Scalable Defect Detection via Traversal on Code Graph

Zhengyao Liu,Xitong Zhong,Xingjing Deng,Shuo Hong,Xiang Gao,Hailong Sun
2024-06-12
Abstract:Detecting defects and vulnerabilities in the early stage has long been a challenge in software engineering. Static analysis, a technique that inspects code without execution, has emerged as a key strategy to address this challenge. Among recent advancements, the use of graph-based representations, particularly Code Property Graph (CPG), has gained traction due to its comprehensive depiction of code structure and semantics. Despite the progress, existing graph-based analysis tools still face performance and scalability issues. The main bottleneck lies in the size and complexity of CPG, which makes analyzing large codebases inefficient and memory-consuming. Also, query rules used by the current tools can be over-specific. Hence, we introduce QVoG, a graph-based static analysis platform for detecting defects and vulnerabilities. It employs a compressed CPG representation to maintain a reasonable graph size, thereby enhancing the overall query efficiency. Based on the CPG, it also offers a declarative query language to simplify the queries. Furthermore, it takes a step forward to integrate machine learning to enhance the generality of vulnerability detection. For projects consisting of 1,000,000+ lines of code, QVoG can complete analysis in approximately 15 minutes, as opposed to 19 minutes with CodeQL.
Software Engineering
What problem does this paper attempt to address?
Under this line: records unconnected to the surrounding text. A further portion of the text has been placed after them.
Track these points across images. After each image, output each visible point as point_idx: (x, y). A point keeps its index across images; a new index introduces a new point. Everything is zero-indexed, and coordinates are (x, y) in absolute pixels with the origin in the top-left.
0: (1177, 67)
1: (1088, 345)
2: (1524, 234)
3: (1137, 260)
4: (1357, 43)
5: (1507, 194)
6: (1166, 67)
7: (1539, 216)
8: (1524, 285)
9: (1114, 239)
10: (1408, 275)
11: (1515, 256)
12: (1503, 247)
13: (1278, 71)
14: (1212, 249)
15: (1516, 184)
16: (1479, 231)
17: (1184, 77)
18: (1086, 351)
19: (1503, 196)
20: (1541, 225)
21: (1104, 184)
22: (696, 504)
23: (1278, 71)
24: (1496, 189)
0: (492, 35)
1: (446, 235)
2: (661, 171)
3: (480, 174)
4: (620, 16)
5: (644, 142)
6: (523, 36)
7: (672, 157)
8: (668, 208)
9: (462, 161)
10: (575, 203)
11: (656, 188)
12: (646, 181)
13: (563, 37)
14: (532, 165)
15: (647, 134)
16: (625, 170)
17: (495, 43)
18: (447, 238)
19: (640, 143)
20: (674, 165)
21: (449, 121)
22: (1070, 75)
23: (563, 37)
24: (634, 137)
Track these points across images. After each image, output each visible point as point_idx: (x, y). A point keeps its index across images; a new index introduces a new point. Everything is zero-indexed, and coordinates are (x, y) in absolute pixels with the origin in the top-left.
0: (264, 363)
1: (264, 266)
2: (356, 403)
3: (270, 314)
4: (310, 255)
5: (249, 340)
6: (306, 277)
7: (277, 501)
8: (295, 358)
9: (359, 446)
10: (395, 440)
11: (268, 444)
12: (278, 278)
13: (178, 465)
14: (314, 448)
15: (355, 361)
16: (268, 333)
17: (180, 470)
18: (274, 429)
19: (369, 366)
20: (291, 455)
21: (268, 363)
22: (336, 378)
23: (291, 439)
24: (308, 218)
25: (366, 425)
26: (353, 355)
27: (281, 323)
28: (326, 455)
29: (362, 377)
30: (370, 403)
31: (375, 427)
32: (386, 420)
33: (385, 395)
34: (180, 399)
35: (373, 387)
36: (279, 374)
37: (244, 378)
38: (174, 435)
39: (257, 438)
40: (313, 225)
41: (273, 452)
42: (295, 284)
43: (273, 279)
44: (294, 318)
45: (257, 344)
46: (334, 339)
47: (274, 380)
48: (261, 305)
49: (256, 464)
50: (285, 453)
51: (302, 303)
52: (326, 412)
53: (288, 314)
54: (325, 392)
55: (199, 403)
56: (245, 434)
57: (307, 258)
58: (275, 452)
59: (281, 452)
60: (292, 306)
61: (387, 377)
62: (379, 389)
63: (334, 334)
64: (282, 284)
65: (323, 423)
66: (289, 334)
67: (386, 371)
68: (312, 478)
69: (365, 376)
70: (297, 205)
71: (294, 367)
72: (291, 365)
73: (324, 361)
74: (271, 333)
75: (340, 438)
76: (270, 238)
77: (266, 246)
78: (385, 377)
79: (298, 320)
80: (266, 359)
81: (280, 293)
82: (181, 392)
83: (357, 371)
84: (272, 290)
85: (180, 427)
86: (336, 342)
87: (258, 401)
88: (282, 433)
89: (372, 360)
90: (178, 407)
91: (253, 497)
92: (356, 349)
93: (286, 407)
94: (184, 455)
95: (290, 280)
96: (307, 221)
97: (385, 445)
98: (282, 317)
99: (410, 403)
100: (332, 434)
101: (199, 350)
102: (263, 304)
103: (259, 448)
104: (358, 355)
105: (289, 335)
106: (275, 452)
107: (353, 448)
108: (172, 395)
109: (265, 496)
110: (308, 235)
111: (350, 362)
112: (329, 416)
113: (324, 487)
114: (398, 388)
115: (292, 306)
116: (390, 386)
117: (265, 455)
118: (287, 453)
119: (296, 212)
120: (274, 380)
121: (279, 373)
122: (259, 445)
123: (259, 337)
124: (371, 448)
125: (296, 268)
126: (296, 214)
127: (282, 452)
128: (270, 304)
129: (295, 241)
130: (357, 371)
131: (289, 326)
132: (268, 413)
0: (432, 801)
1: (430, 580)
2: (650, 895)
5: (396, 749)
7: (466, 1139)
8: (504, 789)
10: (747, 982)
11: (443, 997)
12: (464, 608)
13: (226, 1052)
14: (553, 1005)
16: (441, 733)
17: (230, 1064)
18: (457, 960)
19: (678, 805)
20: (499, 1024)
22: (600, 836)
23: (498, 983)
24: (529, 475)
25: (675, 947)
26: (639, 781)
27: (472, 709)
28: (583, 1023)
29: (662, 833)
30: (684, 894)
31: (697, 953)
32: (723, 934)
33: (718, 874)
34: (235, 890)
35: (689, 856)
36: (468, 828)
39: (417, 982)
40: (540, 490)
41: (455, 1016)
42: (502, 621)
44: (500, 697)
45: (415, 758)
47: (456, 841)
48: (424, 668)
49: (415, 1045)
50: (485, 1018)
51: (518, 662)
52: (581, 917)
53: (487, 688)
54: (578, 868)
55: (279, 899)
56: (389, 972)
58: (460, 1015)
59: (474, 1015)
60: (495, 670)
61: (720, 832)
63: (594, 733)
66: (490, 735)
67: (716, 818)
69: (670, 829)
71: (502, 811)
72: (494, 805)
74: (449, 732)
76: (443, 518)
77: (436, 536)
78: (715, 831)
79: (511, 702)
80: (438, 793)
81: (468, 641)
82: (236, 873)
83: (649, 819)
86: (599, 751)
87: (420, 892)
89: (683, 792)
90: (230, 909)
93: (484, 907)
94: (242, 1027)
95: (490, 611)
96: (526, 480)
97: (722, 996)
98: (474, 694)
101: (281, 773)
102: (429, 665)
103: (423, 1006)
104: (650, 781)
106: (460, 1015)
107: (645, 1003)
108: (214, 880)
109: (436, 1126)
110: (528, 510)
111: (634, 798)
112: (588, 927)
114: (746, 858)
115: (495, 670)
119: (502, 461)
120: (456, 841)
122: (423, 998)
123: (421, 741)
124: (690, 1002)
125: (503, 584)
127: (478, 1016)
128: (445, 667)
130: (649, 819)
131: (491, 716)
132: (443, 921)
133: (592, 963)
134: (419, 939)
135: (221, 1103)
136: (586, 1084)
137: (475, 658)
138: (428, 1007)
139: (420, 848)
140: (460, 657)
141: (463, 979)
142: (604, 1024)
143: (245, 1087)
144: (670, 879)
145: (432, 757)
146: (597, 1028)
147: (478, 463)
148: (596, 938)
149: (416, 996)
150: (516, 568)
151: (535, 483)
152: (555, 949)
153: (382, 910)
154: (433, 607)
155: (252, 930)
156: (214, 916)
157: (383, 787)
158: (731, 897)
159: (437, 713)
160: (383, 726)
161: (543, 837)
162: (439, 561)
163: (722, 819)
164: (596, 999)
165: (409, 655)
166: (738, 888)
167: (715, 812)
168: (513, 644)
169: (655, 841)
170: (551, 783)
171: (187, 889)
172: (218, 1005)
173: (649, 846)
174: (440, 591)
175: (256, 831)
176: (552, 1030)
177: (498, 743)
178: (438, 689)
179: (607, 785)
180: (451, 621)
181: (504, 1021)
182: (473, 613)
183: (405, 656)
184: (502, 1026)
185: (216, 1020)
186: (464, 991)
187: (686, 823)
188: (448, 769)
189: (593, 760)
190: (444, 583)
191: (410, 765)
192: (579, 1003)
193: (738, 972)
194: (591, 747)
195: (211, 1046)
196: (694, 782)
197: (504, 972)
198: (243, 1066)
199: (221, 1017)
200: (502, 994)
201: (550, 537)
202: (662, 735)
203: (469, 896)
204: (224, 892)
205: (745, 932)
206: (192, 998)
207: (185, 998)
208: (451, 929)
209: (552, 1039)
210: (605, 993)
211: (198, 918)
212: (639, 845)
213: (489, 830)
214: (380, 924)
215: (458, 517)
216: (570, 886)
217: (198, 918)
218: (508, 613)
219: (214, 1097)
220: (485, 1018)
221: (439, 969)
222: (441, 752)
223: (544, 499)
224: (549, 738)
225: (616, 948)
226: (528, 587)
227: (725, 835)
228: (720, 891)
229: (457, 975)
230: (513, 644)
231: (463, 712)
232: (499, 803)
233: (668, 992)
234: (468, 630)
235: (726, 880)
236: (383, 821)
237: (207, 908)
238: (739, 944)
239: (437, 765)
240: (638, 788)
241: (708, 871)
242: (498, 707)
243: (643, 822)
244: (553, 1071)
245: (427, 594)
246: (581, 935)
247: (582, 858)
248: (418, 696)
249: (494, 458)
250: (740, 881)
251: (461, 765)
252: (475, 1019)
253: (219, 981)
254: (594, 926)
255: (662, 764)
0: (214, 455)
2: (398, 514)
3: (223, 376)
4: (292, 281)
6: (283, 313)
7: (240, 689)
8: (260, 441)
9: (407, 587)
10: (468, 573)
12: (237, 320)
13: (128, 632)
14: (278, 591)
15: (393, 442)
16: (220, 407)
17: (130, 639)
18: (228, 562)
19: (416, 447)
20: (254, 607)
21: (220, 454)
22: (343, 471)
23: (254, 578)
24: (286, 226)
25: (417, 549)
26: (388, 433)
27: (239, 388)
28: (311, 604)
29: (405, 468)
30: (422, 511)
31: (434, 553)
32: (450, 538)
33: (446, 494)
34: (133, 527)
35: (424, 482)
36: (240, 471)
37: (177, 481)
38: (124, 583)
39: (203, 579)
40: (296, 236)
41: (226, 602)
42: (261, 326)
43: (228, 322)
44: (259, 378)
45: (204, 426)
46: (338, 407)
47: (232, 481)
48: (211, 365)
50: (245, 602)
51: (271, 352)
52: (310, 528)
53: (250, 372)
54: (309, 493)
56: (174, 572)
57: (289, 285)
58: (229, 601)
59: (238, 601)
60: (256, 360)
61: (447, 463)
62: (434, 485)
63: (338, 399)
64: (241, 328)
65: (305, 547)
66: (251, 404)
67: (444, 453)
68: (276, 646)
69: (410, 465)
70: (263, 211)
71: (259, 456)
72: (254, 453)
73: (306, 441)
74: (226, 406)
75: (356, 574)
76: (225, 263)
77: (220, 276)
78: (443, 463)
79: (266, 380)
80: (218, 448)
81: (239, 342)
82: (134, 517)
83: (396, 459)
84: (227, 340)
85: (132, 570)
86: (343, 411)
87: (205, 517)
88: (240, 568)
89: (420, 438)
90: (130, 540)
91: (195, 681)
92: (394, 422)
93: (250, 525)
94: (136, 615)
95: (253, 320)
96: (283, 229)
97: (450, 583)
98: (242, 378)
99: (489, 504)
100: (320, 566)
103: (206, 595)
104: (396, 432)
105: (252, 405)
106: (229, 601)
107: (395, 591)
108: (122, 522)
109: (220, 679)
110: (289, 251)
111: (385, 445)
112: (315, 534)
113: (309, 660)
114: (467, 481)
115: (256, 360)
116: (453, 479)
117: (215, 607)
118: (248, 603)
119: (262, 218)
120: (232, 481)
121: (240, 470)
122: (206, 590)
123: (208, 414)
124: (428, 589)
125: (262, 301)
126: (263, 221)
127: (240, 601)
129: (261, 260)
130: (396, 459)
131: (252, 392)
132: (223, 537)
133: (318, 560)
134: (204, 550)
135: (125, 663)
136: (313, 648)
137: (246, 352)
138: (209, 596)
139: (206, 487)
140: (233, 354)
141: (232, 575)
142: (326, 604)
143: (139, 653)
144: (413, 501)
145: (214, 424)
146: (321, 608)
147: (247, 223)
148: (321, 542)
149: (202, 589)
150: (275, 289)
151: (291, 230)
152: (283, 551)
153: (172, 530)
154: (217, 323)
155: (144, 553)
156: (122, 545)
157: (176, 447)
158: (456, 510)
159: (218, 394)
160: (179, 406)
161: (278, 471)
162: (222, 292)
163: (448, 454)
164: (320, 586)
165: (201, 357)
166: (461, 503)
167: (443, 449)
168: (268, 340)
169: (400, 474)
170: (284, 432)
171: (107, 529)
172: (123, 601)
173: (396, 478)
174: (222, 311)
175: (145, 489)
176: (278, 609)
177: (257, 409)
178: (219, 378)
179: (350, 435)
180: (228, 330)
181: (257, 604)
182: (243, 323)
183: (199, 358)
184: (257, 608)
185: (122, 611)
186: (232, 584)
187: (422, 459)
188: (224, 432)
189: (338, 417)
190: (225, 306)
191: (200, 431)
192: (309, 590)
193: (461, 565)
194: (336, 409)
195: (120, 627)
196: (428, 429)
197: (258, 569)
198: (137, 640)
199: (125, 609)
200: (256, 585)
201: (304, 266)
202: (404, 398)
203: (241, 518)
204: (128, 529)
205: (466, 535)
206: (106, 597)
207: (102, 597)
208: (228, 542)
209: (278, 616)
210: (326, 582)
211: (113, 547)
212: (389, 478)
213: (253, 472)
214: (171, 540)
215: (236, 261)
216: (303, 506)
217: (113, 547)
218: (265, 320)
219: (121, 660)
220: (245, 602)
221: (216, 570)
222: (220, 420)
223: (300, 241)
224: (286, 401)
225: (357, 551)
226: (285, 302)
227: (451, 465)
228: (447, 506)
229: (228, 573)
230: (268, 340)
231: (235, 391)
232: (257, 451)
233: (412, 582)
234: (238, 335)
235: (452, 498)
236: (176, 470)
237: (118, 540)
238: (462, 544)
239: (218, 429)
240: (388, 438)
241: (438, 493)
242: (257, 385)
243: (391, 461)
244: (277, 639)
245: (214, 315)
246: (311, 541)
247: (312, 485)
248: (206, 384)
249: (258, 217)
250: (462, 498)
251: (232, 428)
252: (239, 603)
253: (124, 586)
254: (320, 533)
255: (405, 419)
This paper aims to address the challenges of detecting defects and vulnerabilities in the early stages of software engineering. Specifically, existing graph - query - based analysis tools face performance and scalability issues when dealing with large - scale codebases. The main bottleneck lies in the size and complexity of the Code Property Graph (CPG), which makes the analysis process inefficient and memory - consuming. In addition, the query rules used by current tools may be too specific, resulting in insufficient generalization ability and thus false positives or false negatives. To solve these problems, the authors propose QVoG, a static analysis platform based on graph - query analysis for detecting defects and vulnerabilities. The main innovations of QVoG include: 1. **Compressed Code Property Graph**: Compress the structure of the CPG by retaining only the necessary information, reducing the number of nodes and edges, thereby improving query efficiency. 2. **Dedicated Domain - Specific Language**: Design a declarative DSL similar to SQL to simplify the writing of query rules. 3. **Language - independent Query Interface**: Provide a consistent query interface that supports multiple programming languages, reducing the cost of supporting new languages. 4. **Combination of Graph Query and Deep Learning**: Utilize machine learning to enhance the generalization ability of queries and improve detection accuracy. 5. **Open - source Tool**: QVoG will be fully open - source, unlike the partially closed - source components of CodeQL and Joern. Through these improvements, QVoG can exhibit higher efficiency and accuracy when handling large - scale projects. For example, for a project with 1,500,000 lines of code, QVoG can complete CPG extraction in approximately 15 minutes, while CodeQL requires 19 minutes and has much lower memory consumption than Joern. In terms of precision, QVoG has an average precision rate of 90% and a recall rate of 95% on the Juliet test suite, outperforming Joern and CodeQL.